Anyone who remembers Greene, the improbable political novice who won the Democratic nomination for U.S. Senate in 2010, can find similarities in his campaign to Matthews’ current run in absurdity and probability to lose. Even an unprecedented and unexpected scandal involving Sen. Tim Scott, who Matthews is running against, likely wouldn’t get Matthews over 50% of the votes. Matthews is also running to retain her State House seat that includes parts of Berkeley and Charleston counties.

Matthews doesn’t have a felony charge hanging over her head like Greene did, but that’s one of the few differences.
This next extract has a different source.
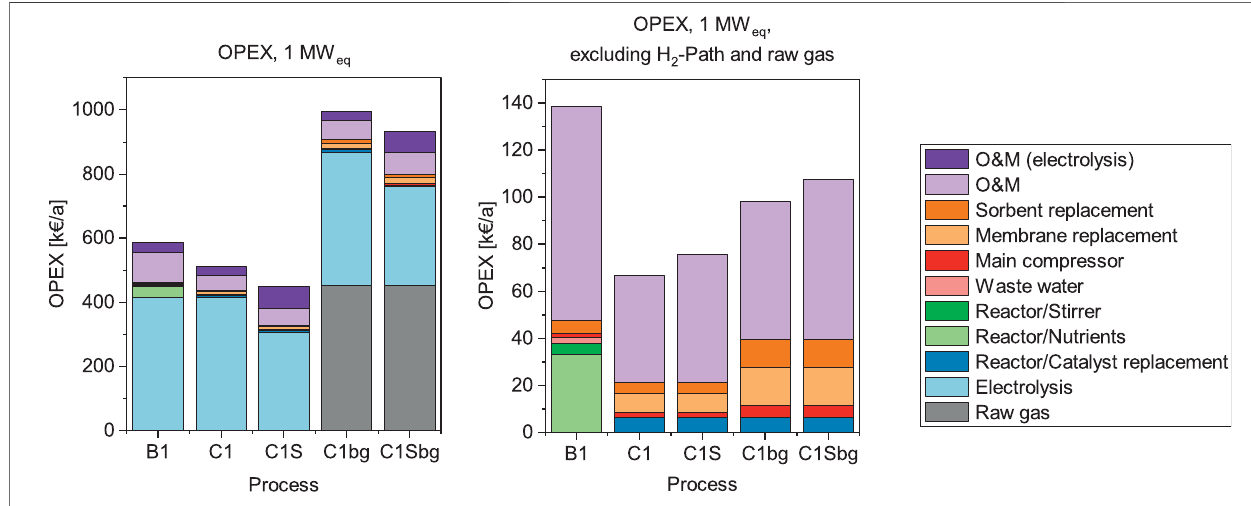
FIGURE 5 | Operation cost (OPEX) of the 1 MW el processes in k € per year. The OPEX including the H 2 -path are shown on the left, the right side shows the cost structure without the H 2 -path and the corresponding O&M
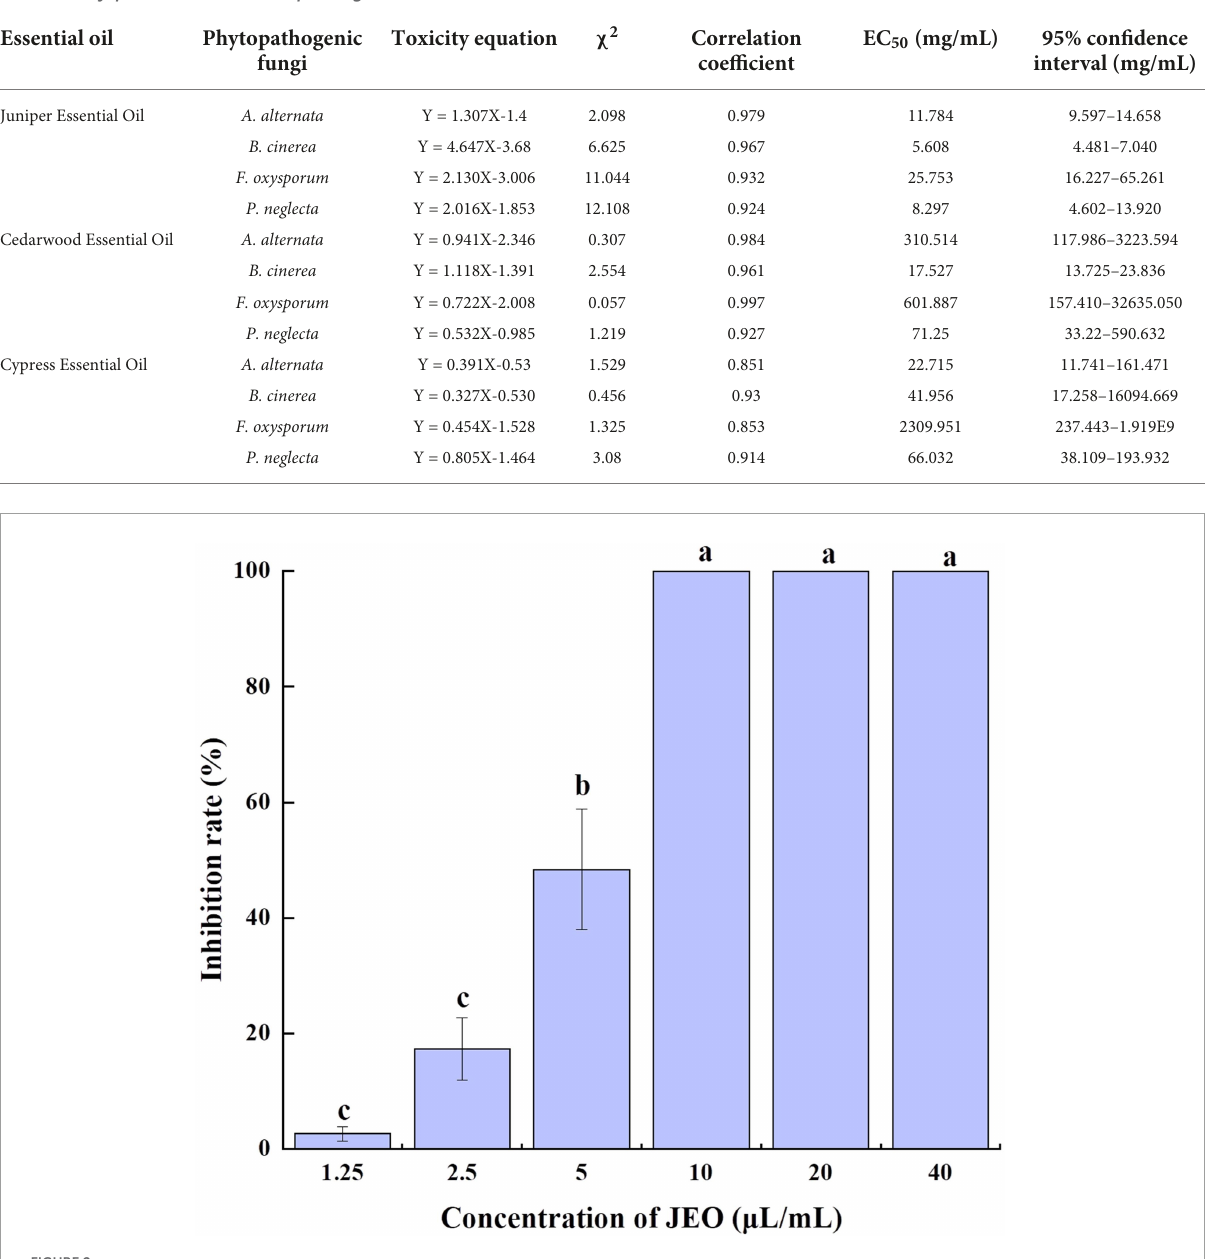
by a tendency to decrease within 12 h. The maximum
Greene’s charge was downgraded to a misdemeanor and eventually dropped all together after he went through a court approved program.
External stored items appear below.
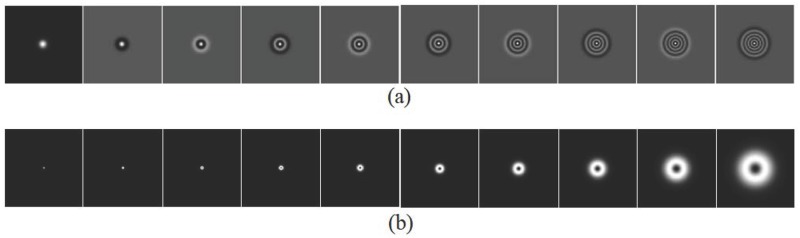
Exampled channels of LG CHO and D-DOG CHO.(a) Exampled 10 number of LG spatial channel images with au = 11 pixels (left: p = 0, right: p = 9). (b) Exampled 10 number of D-DOG frequency channel images (left: i = 1, right: i = 10).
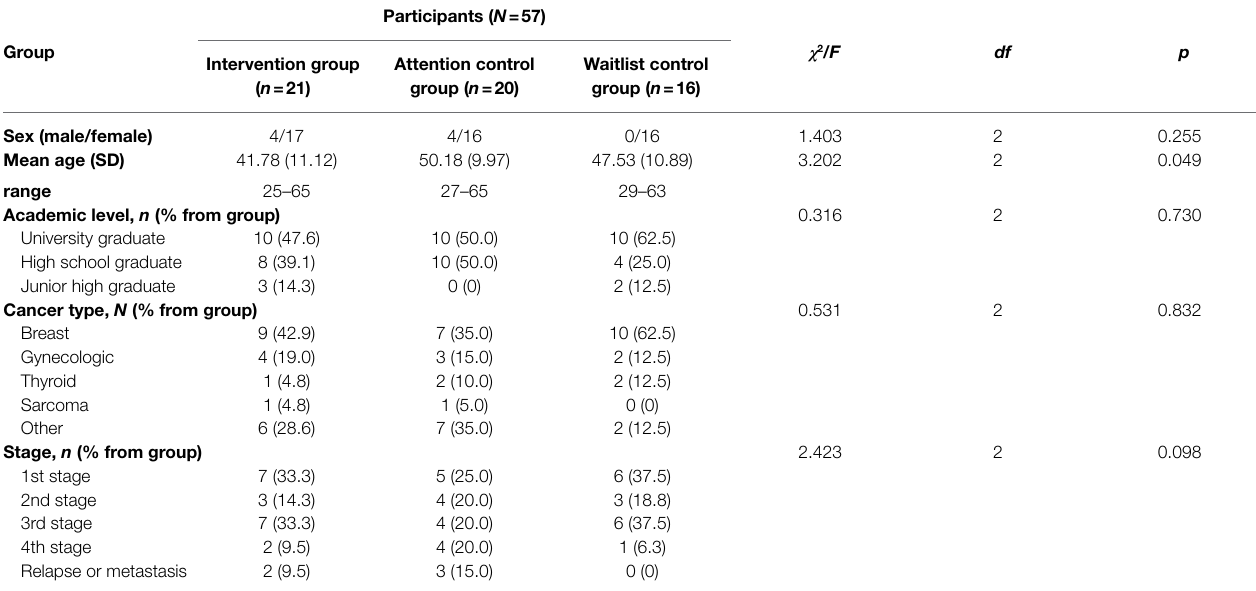
TABLE 1 | Participants’ demographics per group (all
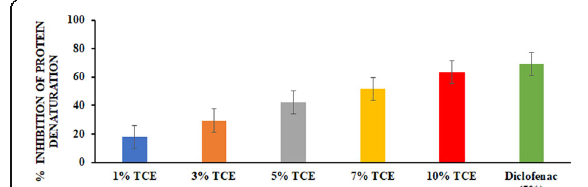
Fig. 4 Percentage inhibition of protein denaturation of the TCE samples relative to Diclofenac (5%)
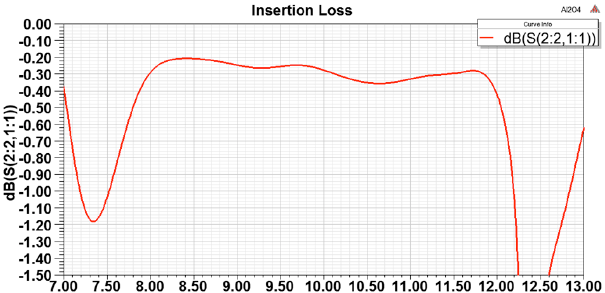
Figure 5: TE to TE transformation loss. It is the 10 20 S when at the port 1 there is the first mode and at 21 the port 2 the second mode is wanted.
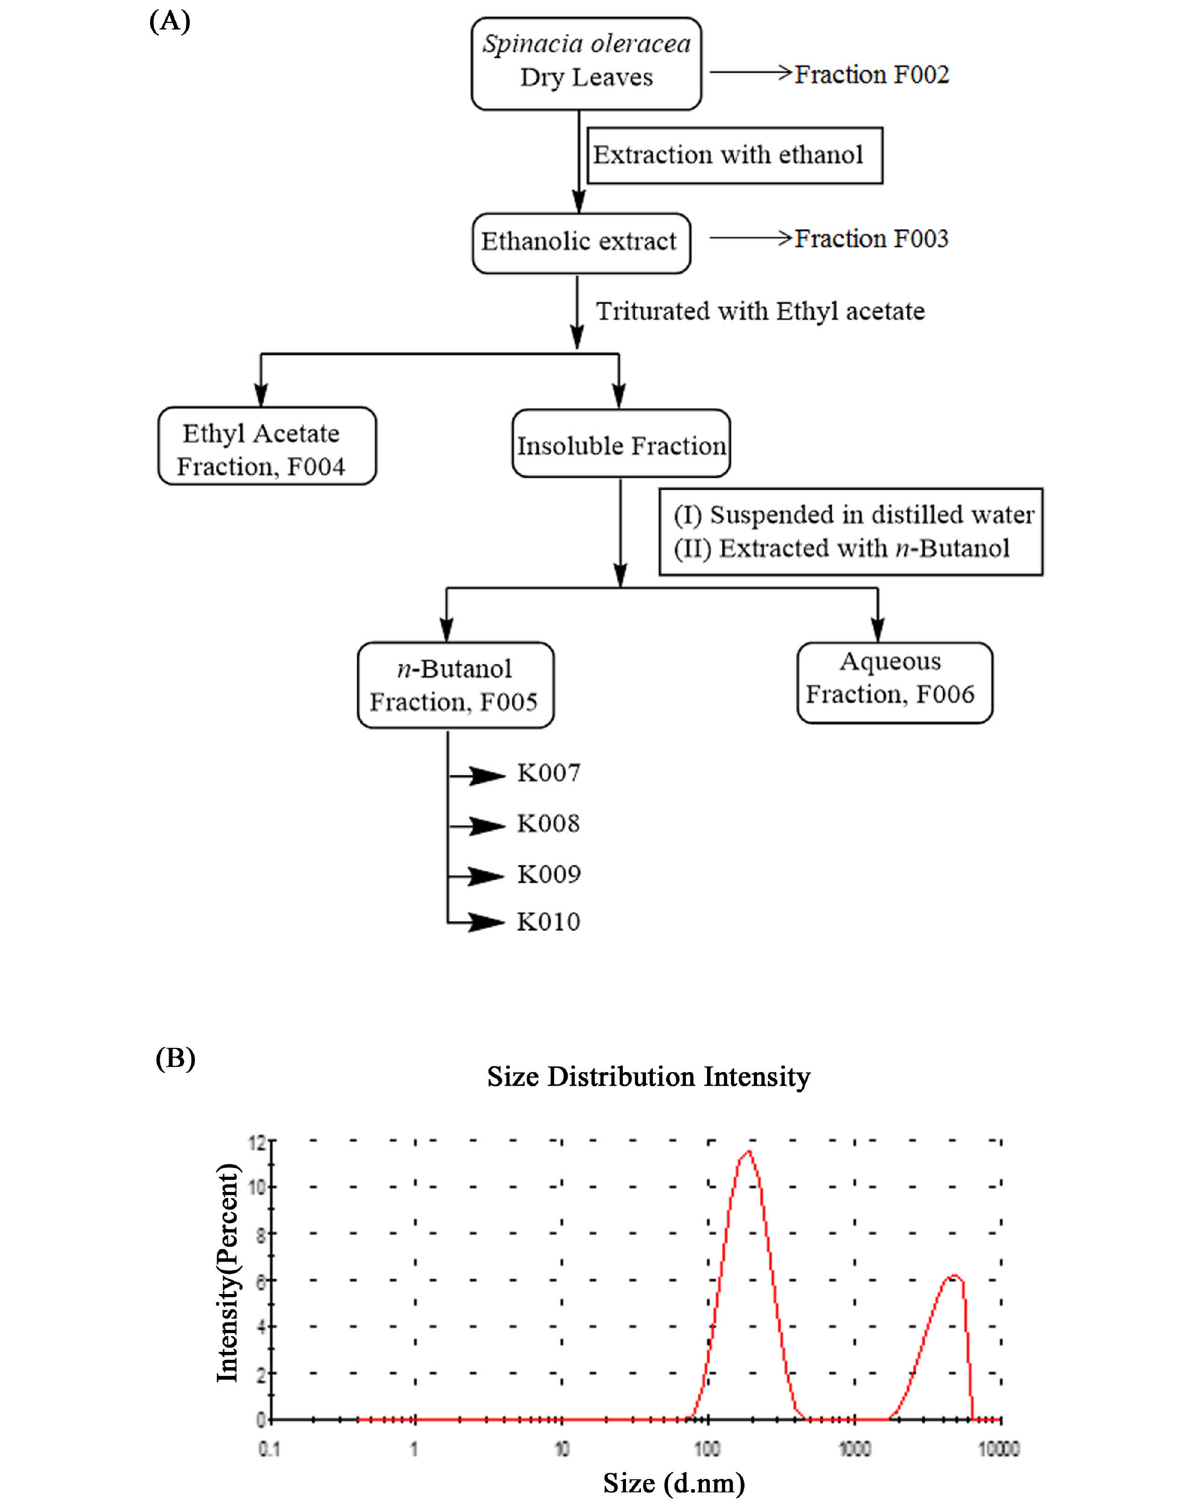
Fig. 1 a Fractionation procedure of dried leaves extract of Spinacia oleracea. b Particle size distribution of SEEDS formulation after diluting 1 in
An unknown Greene won the Democratic primary 12 years ago to the shock and dismay of the Democratic Party, and he put on a campaign highlighting his incompetence while attracting international attention because of his utter strangeness.
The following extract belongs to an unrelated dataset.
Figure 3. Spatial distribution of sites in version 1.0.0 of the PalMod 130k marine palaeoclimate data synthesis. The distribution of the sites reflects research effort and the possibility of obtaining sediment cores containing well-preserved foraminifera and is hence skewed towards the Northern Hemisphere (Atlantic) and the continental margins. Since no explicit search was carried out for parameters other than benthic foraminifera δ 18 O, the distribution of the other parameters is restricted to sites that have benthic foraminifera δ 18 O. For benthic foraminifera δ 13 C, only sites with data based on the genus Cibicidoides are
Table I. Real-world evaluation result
Like Greene, Matthews has made the South Carolina Democratic Party a laughingstock.

The party should have denounced Matthews months ago when she was caught on a recording asking for drug money to finance her campaign and telling a person in prison how to break campaign finance law. Instead, the party stuck by her, and now it looks foolish and ineffective because of Matthews latest sigh-inducing misstep.

Project Veritas, a right-wing organization known for secretly recording left-leaning politicians and groups, snagged Matthews in another recording.

In the recording, Matthews said of white people: “You’ve got to treat them like sh--. That’s the only way they’ll respect you.” As reported by The State’s Joe Bustos, she noted she lives in a mostly white town and her district leans Republican.

“I keep them right here, like under my thumbs. That’s where I keep them. You have to. Otherwise they get out of control like kids,” Matthews said.

In a Friday news conference, Matthews said she wasn’t speaking about white people generally but white Republican lawmakers. She said the recording was edited to be misleading.

The party’s chair, Trav Robertson, said Thursday her words are “obviously a serious distraction from other Democratic candidates running for office.”

“The time has come for the legislature to pass laws giving the executive committee of political parties the right to remove candidates from the ballot,” Robertson said Friday. “When your campaign becomes a distraction or threatens the success of your colleagues then it may be time to consider other options.”

Greene probably never strung together a phrase that would lose him so many votes in South Carolina as Matthews, but he did have a propensity for statements that made one’s brain melt with confusion. For example, he suggested in the Guardian that South Carolina could make “little action dolls” and “toys” in his likeness as a way to bolster the economy.

The foremost quality Matthew shares with Greene is naivety. Green couldn’t see he was in way over his head, nor can Matthews.

Matthews believed she could dig herself out of the hole created by her drug money and campaign law comments by issuing an apology, which amounted to a non-apology.

In trying to address her comments about white people, she called for Project Veritas to release recordings of her saying she “treat(s) these MAGA Republicans like SH--.” Does she think that comment is appropriate? Or that it will get her votes in the Palmetto State?

Matthews thinks sneaking left-leaning candidate in the Republican Party, which she called planting “sleepers,” is a plausible strategy for Democrats to make gains in South Carolina as she said in the prison recording and reaffirmed in a recent statement.

It isn’t.

She thinks she can build effective relationships as a state representative after calling other Black lawmakers “backstabbers,” as she said in the prison recording. She then stood by that in her latest comments by saying that serving in the State House has given her “a direct view of the treachery a lot of the legislators I previously had respect for are indulging in.”

She can’t.

In the same statement, Matthews said “obviously I have no biases toward a certain ethnic group” because she has criticized both Black and white people. Beyond not understanding the difference between race and ethnicity, which is annoying enough, her argument could easily be construed as her saying she doesn’t like or favor anyone. What voter does that win over? None.

Now, other Democrats, such as Democratic. gubernatorial nominee Joe Cunningham and state Representative Justin Bamberg of Bamberg County, are calling for her to step away. Who needs the support of some of the most prominent and influential Democrats in South Carolina?

If Matthews had any unselfish bone in her body, she would drop out of both the U.S. Senate and State House races to prevent further damage to her party’s image and its chances of enacting its platform.

As improbable as Alvin Greene’s political limelight was, Matthews’ chance at redeeming her campaign is even lower.